Saved entries:
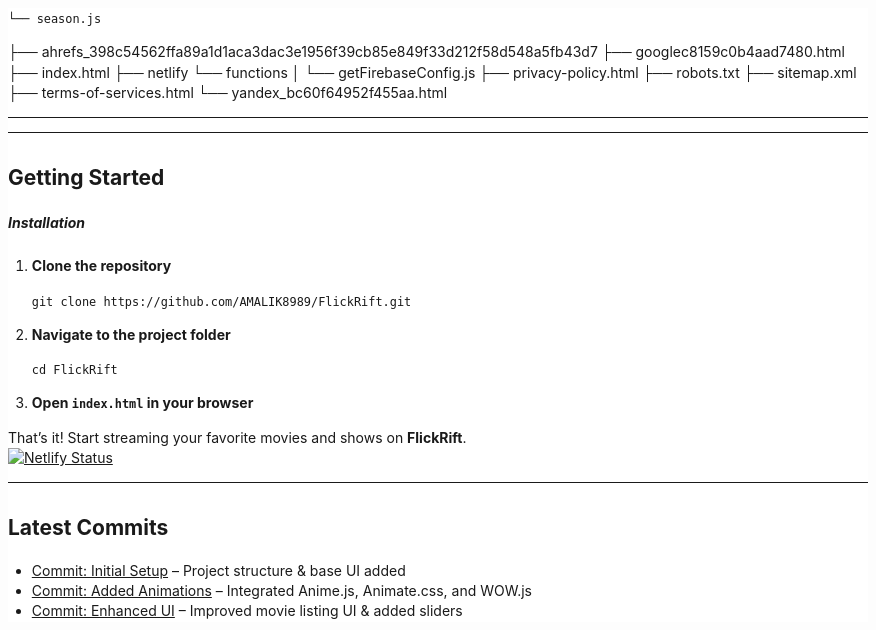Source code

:     └── season.js
├── ahrefs_398c54562ffa89a1d1aca3dac3e1956f39cb85e849f33d212f58d548a5fb43d7
├── googlec8159c0b4aad7480.html
├── index.html
├── netlify
    └── functions
    │   └── getFirebaseConfig.js
├── privacy-policy.html
├── robots.txt
├── sitemap.xml
├── terms-of-services.html
└── yandex_bc60f64952f455aa.html




--------------------------------------------------------------------------------
</code></pre>
  </section>

  <hr class="my-5">

  <section class="mb-5">
    <h2><i class="fas fa-play-circle me-2"></i>Getting Started</h2>
    <h5 class="mt-4"><i class="fas fa-wrench me-2"></i>Installation</h5>
    <ol class="mb-3">
      <li><strong>Clone the repository</strong>
        <pre class="bg-light p-2"><code>git clone https://github.com/AMALIK8989/FlickRift.git</code></pre>
      </li>
      <li><strong>Navigate to the project folder</strong>
        <pre class="bg-light p-2"><code>cd FlickRift</code></pre>
      </li>
      <li><strong>Open <code>index.html</code> in your browser</strong></li>
    </ol>
    <div class="alert alert-success" role="alert">
      That’s it! Start streaming your favorite movies and shows on <strong>FlickRift</strong>.
    </div>
    <a href="https://app.netlify.com/sites/flickrift/deploys" target="_blank">
      <img src="https://api.netlify.com/api/v1/badges/822987fe-82e5-48d2-9268-95275d426a68/deploy-status" alt="Netlify Status" class="img-fluid mt-2">
    </a>
  </section>

  <hr class="my-5">

  <section class="mb-5">
    <h2><i class="fas fa-thumbtack me-2"></i>Latest Commits</h2>
    <ul class="list-group list-group-flush mb-3">
      <li class="list-group-item"><i class="fas fa-code-branch text-primary me-2"></i><a href="https://github.com/AMALIK8989/FlickRift/commit/123abc" target="_blank">Commit: Initial Setup</a> – Project structure & base UI added</li>
      <li class="list-group-item"><i class="fas fa-code-branch text-primary me-2"></i><a href="https://github.com/AMALIK8989/FlickRift/commit/456def" target="_blank">Commit: Added Animations</a> – Integrated Anime.js, Animate.css, and WOW.js</li>
      <li class="list-group-item"><i class="fas fa-code-branch text-primary me-2"></i><a href="https://github.com/AMALIK8989/FlickRift/commit/789ghi" target="_blank">Commit: Enhanced UI</a> – Improved movie listing UI & added sliders</li>
    </ul>
  </section>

WORK ORDER. Collect every line in the entries above that contains the string "html", treating uppercase and lowercase as different.

EXERCISE RESPONSE.
├── googlec8159c0b4aad7480.html
├── index.html
├── privacy-policy.html
├── terms-of-services.html
└── yandex_bc60f64952f455aa.html
      <li><strong>Open <code>index.html</code> in your browser</strong></li>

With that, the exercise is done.